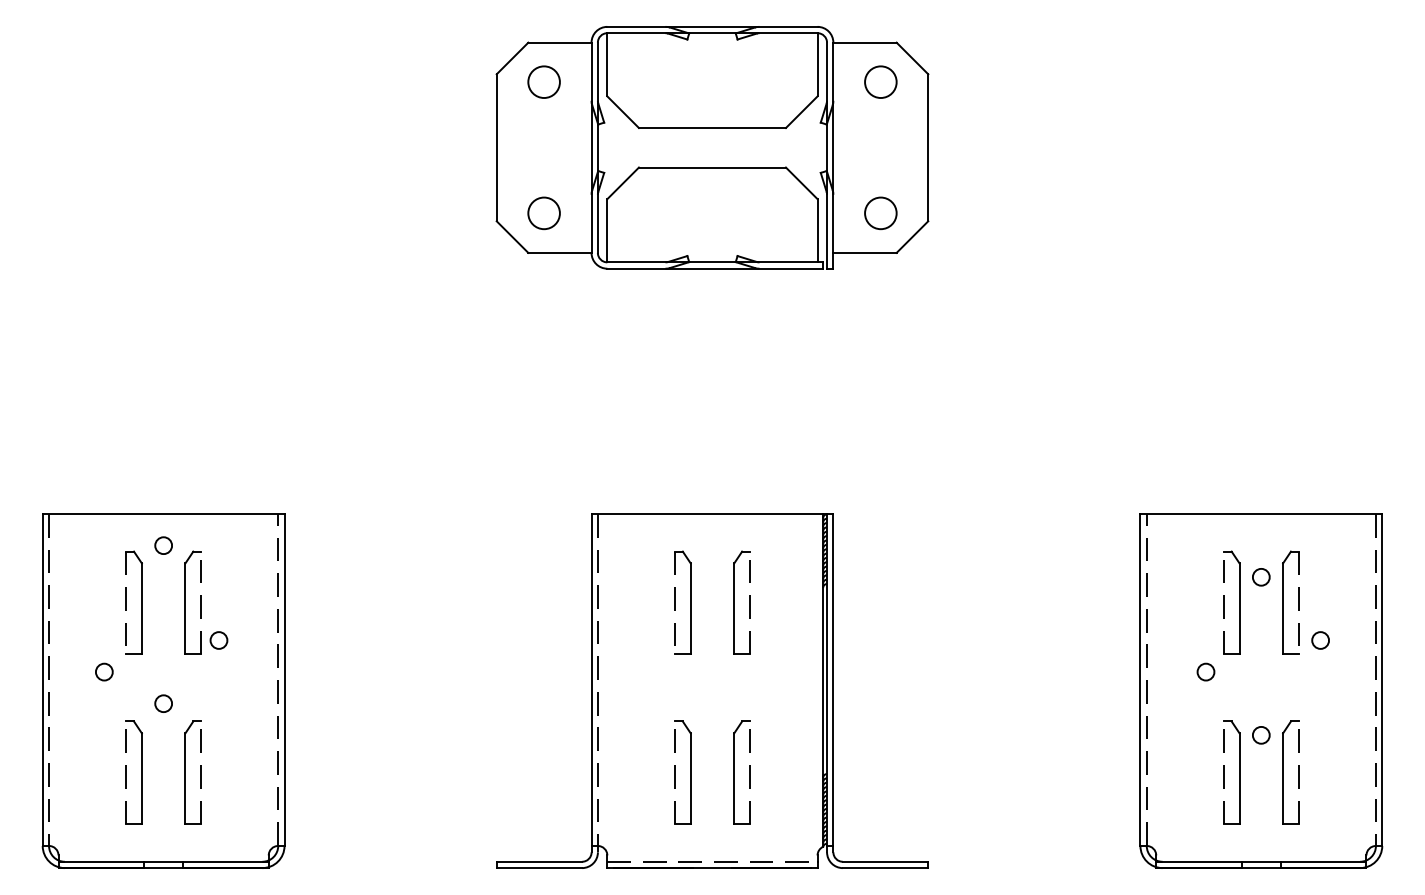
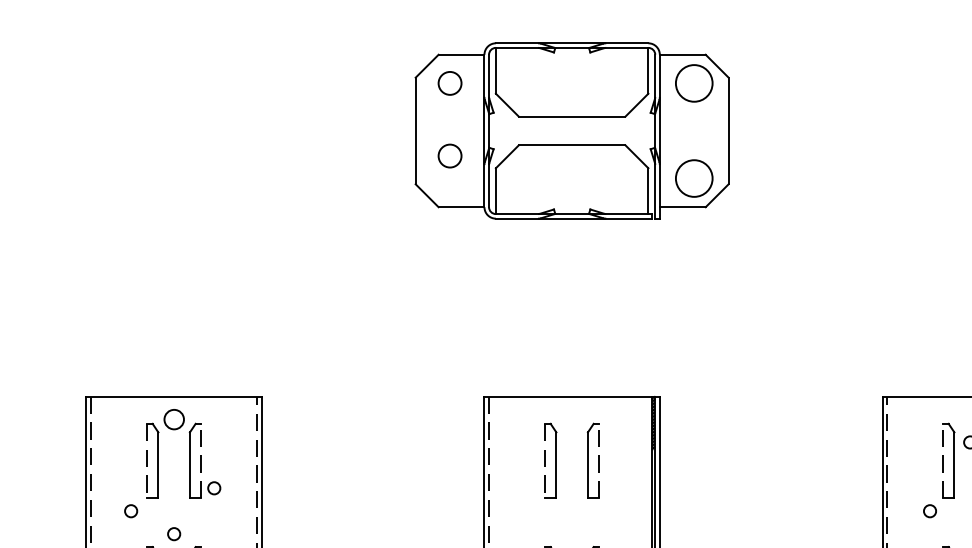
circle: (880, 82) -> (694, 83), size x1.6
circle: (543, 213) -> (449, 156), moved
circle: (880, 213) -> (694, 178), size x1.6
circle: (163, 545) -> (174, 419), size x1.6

==

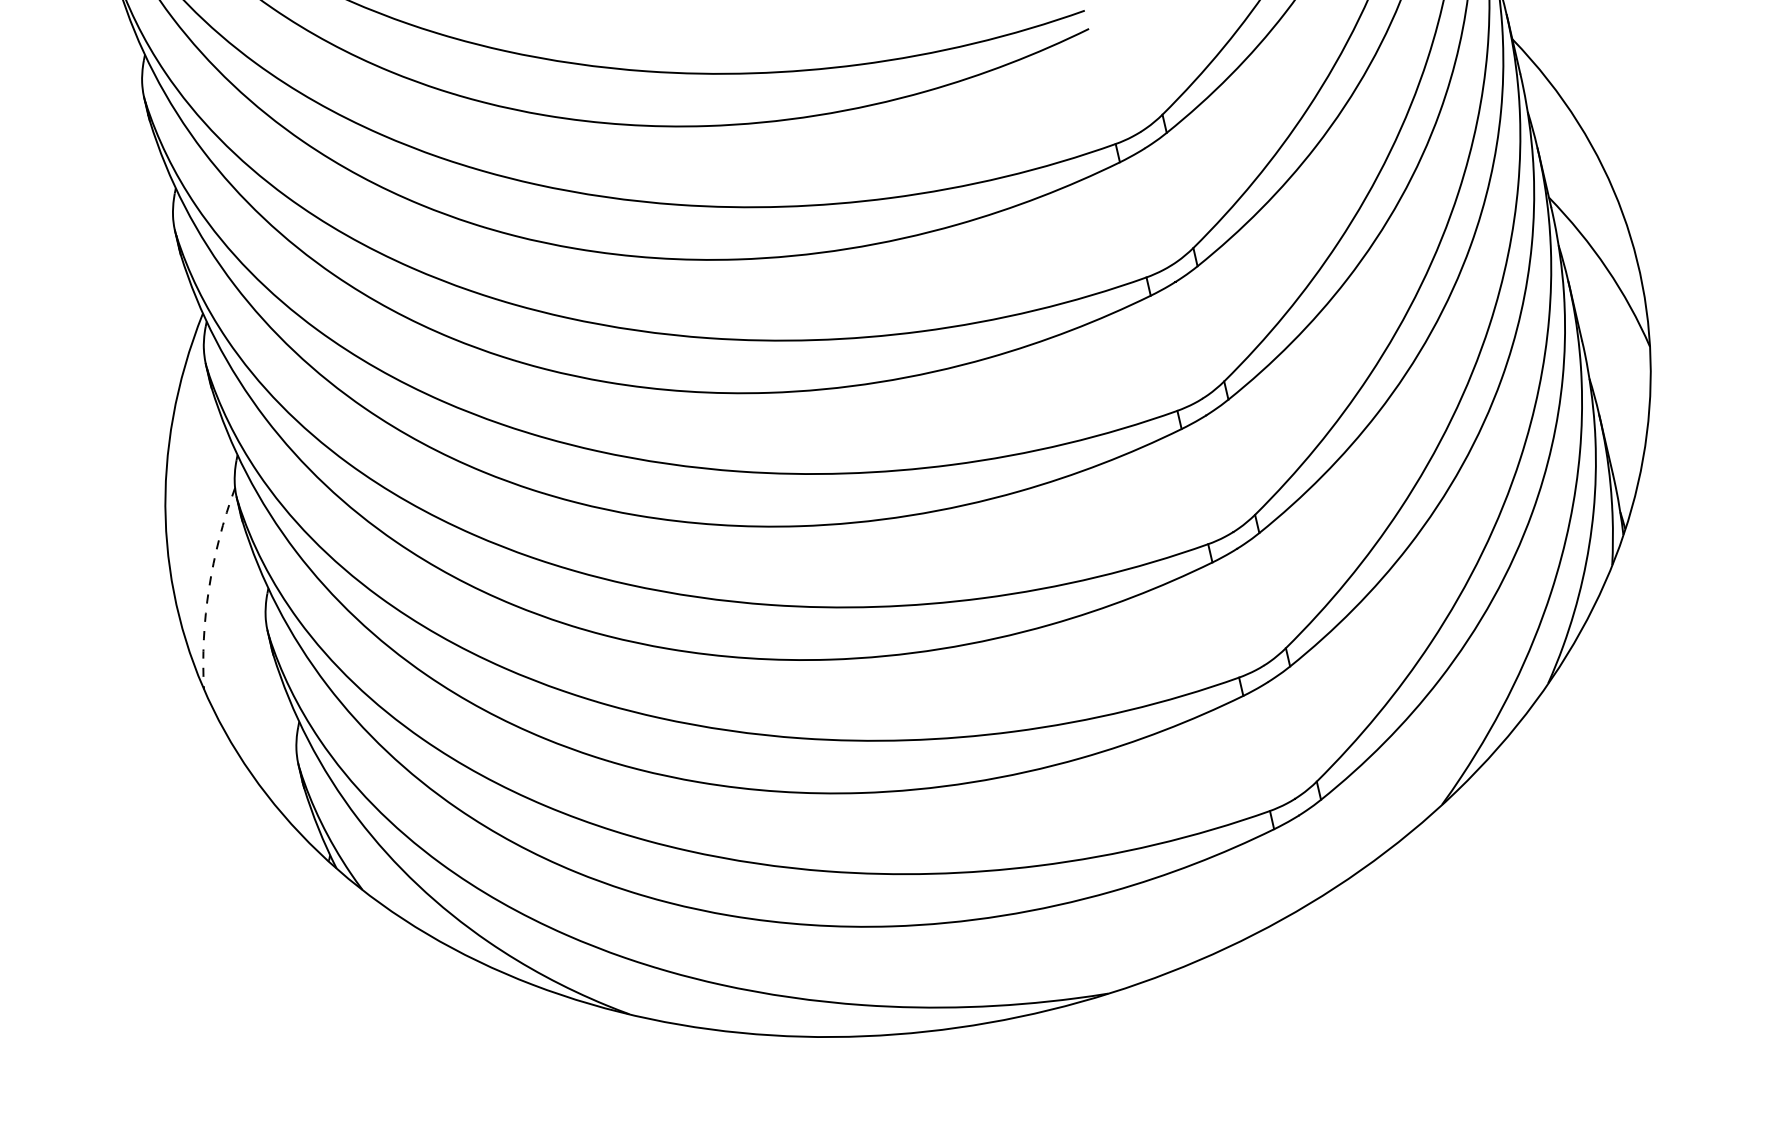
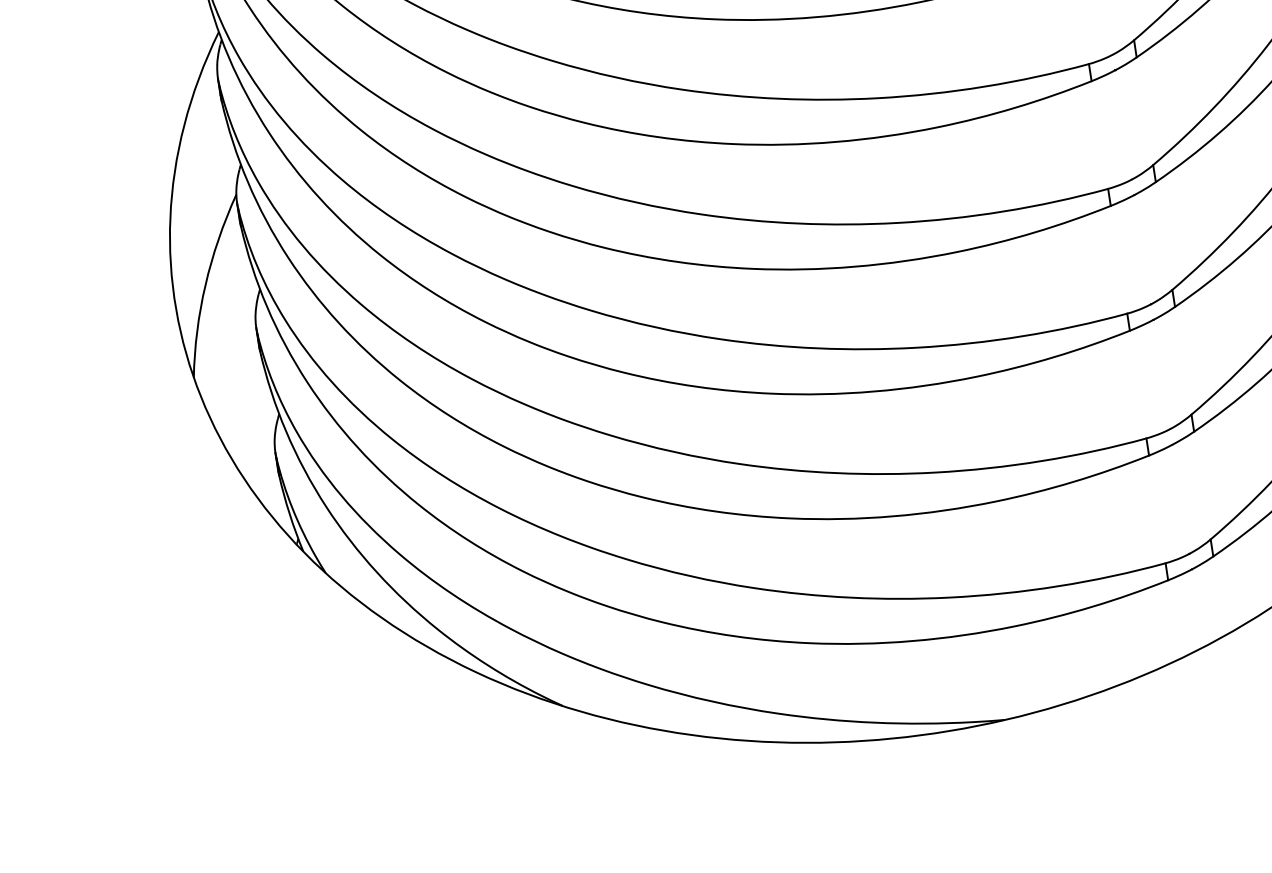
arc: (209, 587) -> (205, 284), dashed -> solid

## REQUIRED ACTION
Find where the line with "circle: (543, 213) -> (449, 156), moved" sits in the material above, then copy exactly from it through the line with "circle: (163, 545) -> (174, 419), size x1.6". Add no other line.

## SOLUTION FOR THIS EXERCISE
circle: (543, 213) -> (449, 156), moved
circle: (880, 213) -> (694, 178), size x1.6
circle: (163, 545) -> (174, 419), size x1.6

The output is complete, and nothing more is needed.